Glück gehabt – ein Parkplatz ist noch frei. Der Wagen ist abgestellt, nun noch schnell ein Ticket am Automaten ziehen, aber: kein Kleingeld mehr im Geldbeutel. Das kann in Tecklenburg teuer werden, wenn kein Parkzettel im Auto liegt. Künftig ist das kein Problem mehr: In der Stadt wird das „Handyparken“ eingeführt.

Mittwoch, 04.09.2019, 21:00 Uhr aktualisiert: 09.09.2019, 17:13 Uhr
Das Smartphone zücken und über die App bezahlen, das ist künftig genauso möglich wie das Ziehen eines Tickets.
Das Smartphone zücken und über die App bezahlen, das ist künftig genauso möglich wie das Ziehen eines Tickets. Foto: Ulrich Gösmann

Glück gehabt – ein Parkplatz ist noch frei. Der Wagen ist abgestellt, nun noch schnell ein Ticket am Automaten ziehen, aber: kein Kleingeld mehr im Geldbeutel. Das kann in Tecklenburg teuer werden, wenn kein Parkzettel im Auto liegt. Künftig ist das kein Problem mehr: In der Stadt wird das „Handyparken“ eingeführt. Wie das genau funktionieren soll und mit welchem System, darüber wird am Dienstag, 20. September, in der Sitzung des Haupt- und Finanzausschusses informiert. Beginn ist um 17 Uhr im Rathaus.
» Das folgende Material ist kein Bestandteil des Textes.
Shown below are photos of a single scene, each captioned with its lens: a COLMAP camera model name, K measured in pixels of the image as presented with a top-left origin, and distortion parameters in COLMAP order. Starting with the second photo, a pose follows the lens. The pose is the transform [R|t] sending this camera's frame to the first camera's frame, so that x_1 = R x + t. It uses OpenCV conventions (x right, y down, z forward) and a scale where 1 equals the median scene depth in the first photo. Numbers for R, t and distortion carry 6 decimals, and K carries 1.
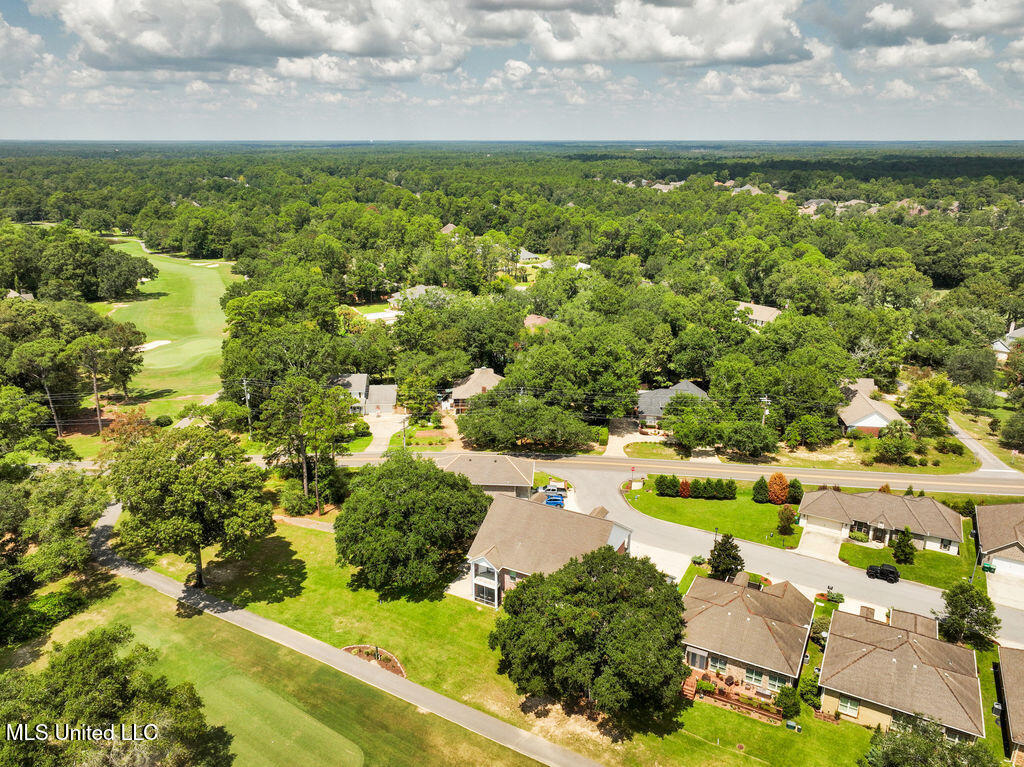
lens RADIAL K [[745.9, 0, 510.4], [0, 745.9, 388.5], [0, 0, 1]] dist [0.001506, 0.015166]
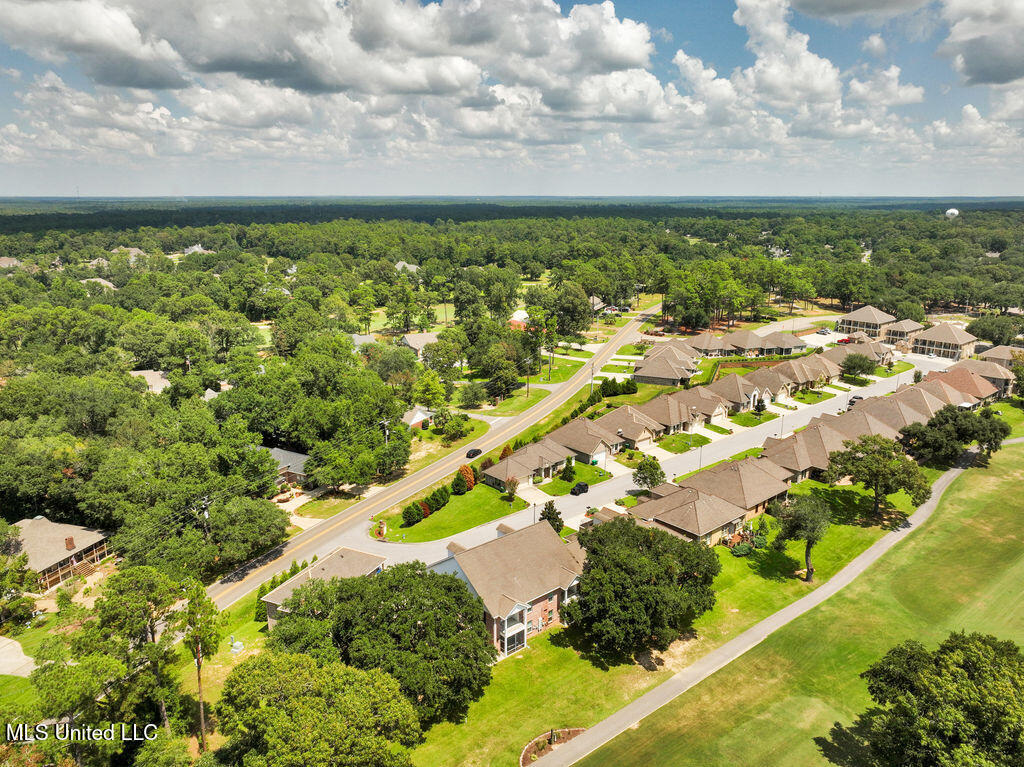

An allen Automaten soll künftig das Bezahlen per Münzgeld und bargeldlos per App möglich sein. Hinzu kommt ein Parkscheinautomat mit zusätzlicher Girocard-Funktion am Altstadtparkplatz.

„Das Parken per App ist nur möglich, wenn der Fahrer des parkenden Fahrzeugs ein Smartphone mit der entsprechenden Park-App besitzt. Das heißt, der Fahrzeughalter hat die App entweder bereits installiert auf seinem Smartphone oder er ist gezwungen, sich diese vor Ort herunterzuladen und zu installieren“, heißt es in der Sitzungsvorlage der Stadtverwaltung.

Die Parkscheinautomaten müssen laut Information der Stadt nicht umgerüstet werden. Es werde lediglich ein Aufkleber angebracht, der auf die zur Verfügung stehenden Apps hinweise. Die Handerfassungsgeräte der Politesse werden durch Smartphones ersetzt. Damit loggt sie sich vor Ort auf den Parkplätzen in die App ein und kontrolliert so, welche Autos beziehungsweise Kennzeichen eingebucht sind und so ein Parkticket bezahlt haben. Der Blick hinter die Windschutzscheibe reicht nicht mehr aus. Denn liegt dort kein Parkticket, kann der Parker trotzdem bezahlt haben.

Die Stadtverwaltung hat inzwischen die erforderliche Hard- und Software bestellt.